SOURCE DOCUMENT section start

Edited on Mon Jan-07-08 02:05 AM by UncleSepp
What the hell am I watching on NBC? They've interviewed a couple of young transgendered women, all of whom had difficult childhoods, problem fathers, and families who reject them. Then, they segue into what appear to be drag houses, and how "the house father of house X says he is supportive of his daughters, but many say there are house fathers who take sexual liberties with their charges..."

It's twenty minutes at least into this show, but it appears as if this is what the show is going to be.

Yes, of course these ladies have genuine stories. Yes, for them, this *is* what it's all about. However, I have to give NBC a big WTF so far. I could put together a show of just as many transfolk, men and women, who are all geeks with accepting families who went into IT and ended up at Microsoft. It would be just as true for that set.

Where's the diversity? Where are the transwomen who aren't twentysomething? Where are the college professors and the geeks? Where are the moms? Hell, where are the transmen? At least on this show, the majority of the transwomen aren't white.... wait. I'm not so sure that's a good thing. Is that another part of the angle?

Ugh. This show is a train wreck.

Edit: Oh man. Now, it's "The job market for transgendered women is often so difficult that they turn to prostitution..."
Edit again: Hey, what do you know! One of the transgendered women had a boyfriend who was a transman.
Edit once more: Ugh. They closed with a house father saying "The percentage rate of a successful transgender woman is very slim."
Last edit, I swear: They did have an earlier episode on transmen. It looks like the episode on transmen might have been a little better, at least a little less frivolous than the one on transwomen.

SOURCE DOCUMENT section end

■ WORK INSTRUCTIONS ■
**1)** Reproduce the part of the post about the NBC show starting with "Edited on Mon" and going on through "for that set.".
**2)** Decide whether each statement agrees with the post about the NBC show: (a) The main post was written at least twenty minutes into the show. (b) The show never had an episode on transmen. (c) The show closed with a house father speaking. For each, answer yes or no and quote the deciding words.

DATA EXTRACTS section start

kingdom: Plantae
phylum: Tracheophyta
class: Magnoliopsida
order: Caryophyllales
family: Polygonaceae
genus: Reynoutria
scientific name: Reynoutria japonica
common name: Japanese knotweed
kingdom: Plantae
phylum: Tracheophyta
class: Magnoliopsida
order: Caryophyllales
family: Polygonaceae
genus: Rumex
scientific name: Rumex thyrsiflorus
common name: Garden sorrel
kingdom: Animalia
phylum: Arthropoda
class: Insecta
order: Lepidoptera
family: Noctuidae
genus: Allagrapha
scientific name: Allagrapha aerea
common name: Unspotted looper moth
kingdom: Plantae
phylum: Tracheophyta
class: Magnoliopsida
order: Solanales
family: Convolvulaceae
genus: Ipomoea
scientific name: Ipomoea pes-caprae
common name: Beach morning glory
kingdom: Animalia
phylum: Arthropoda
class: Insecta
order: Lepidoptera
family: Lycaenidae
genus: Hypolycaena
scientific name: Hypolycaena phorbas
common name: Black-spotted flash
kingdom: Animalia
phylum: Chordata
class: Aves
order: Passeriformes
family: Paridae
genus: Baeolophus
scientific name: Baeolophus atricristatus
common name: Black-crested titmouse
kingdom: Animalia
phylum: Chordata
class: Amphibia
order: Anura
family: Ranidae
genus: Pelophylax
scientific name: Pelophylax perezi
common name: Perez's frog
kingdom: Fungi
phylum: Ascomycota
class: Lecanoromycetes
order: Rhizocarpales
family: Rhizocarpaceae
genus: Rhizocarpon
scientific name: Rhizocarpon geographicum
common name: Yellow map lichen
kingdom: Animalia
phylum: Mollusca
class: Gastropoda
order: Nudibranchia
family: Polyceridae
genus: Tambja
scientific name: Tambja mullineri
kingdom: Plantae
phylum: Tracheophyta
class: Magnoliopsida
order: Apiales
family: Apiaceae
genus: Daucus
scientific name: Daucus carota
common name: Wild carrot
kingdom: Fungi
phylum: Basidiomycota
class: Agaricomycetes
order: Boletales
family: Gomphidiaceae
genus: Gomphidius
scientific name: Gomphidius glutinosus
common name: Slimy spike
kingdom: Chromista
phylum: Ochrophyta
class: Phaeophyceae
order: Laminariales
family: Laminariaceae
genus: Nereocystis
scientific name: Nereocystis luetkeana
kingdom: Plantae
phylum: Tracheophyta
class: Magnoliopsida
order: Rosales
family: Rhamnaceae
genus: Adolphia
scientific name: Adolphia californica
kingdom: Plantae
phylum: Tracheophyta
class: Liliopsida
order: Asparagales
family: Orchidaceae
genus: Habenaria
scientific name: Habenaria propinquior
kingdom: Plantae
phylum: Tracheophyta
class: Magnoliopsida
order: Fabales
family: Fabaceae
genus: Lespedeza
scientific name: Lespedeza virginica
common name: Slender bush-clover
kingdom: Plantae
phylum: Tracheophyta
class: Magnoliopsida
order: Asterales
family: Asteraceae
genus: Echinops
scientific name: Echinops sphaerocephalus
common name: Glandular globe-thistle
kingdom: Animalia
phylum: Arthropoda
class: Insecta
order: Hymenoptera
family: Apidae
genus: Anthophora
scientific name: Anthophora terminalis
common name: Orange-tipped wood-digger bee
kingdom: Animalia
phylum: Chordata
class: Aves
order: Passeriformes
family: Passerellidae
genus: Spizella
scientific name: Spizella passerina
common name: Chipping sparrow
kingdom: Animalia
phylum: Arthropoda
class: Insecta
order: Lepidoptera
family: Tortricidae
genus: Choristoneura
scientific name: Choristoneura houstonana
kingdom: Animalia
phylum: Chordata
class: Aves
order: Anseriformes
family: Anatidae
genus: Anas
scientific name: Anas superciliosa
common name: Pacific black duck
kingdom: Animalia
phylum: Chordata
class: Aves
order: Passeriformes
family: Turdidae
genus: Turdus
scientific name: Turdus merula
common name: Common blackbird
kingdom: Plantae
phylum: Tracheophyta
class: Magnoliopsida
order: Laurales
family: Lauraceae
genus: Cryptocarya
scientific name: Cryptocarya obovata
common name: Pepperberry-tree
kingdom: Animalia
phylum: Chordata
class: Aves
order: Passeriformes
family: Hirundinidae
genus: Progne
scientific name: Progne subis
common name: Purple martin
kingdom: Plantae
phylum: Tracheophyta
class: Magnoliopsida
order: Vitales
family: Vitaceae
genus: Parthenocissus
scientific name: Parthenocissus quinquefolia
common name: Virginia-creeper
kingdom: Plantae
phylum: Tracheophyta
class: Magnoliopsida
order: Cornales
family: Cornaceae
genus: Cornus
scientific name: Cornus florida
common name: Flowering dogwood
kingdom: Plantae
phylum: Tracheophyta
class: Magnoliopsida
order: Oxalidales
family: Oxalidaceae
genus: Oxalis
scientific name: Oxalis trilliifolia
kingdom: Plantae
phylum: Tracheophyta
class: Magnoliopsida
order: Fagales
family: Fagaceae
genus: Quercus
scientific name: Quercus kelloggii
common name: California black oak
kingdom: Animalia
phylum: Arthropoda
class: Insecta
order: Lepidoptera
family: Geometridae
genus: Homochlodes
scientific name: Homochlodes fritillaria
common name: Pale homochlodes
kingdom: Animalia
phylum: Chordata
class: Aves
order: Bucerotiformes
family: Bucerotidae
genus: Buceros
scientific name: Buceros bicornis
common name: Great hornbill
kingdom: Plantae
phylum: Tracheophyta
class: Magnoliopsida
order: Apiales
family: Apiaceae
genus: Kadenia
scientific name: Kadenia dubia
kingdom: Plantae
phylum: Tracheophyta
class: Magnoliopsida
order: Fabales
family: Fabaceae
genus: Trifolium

DATA EXTRACTS section end

■ ANSWER SECTION ■
**1)**
Edited on Mon Jan-07-08 02:05 AM by UncleSepp
What the hell am I watching on NBC? They've interviewed a couple of young transgendered women, all of whom had difficult childhoods, problem fathers, and families who reject them. Then, they segue into what appear to be drag houses, and how "the house father of house X says he is supportive of his daughters, but many say there are house fathers who take sexual liberties with their charges..."

It's twenty minutes at least into this show, but it appears as if this is what the show is going to be.

Yes, of course these ladies have genuine stories. Yes, for them, this *is* what it's all about. However, I have to give NBC a big WTF so far. I could put together a show of just as many transfolk, men and women, who are all geeks with accepting families who went into IT and ended up at Microsoft. It would be just as true for that set.

**2)**
(a) Yes: "It's twenty minutes at least into this show"
(b) No: "They did have an earlier episode on transmen."
(c) Yes: "They closed with a house father saying"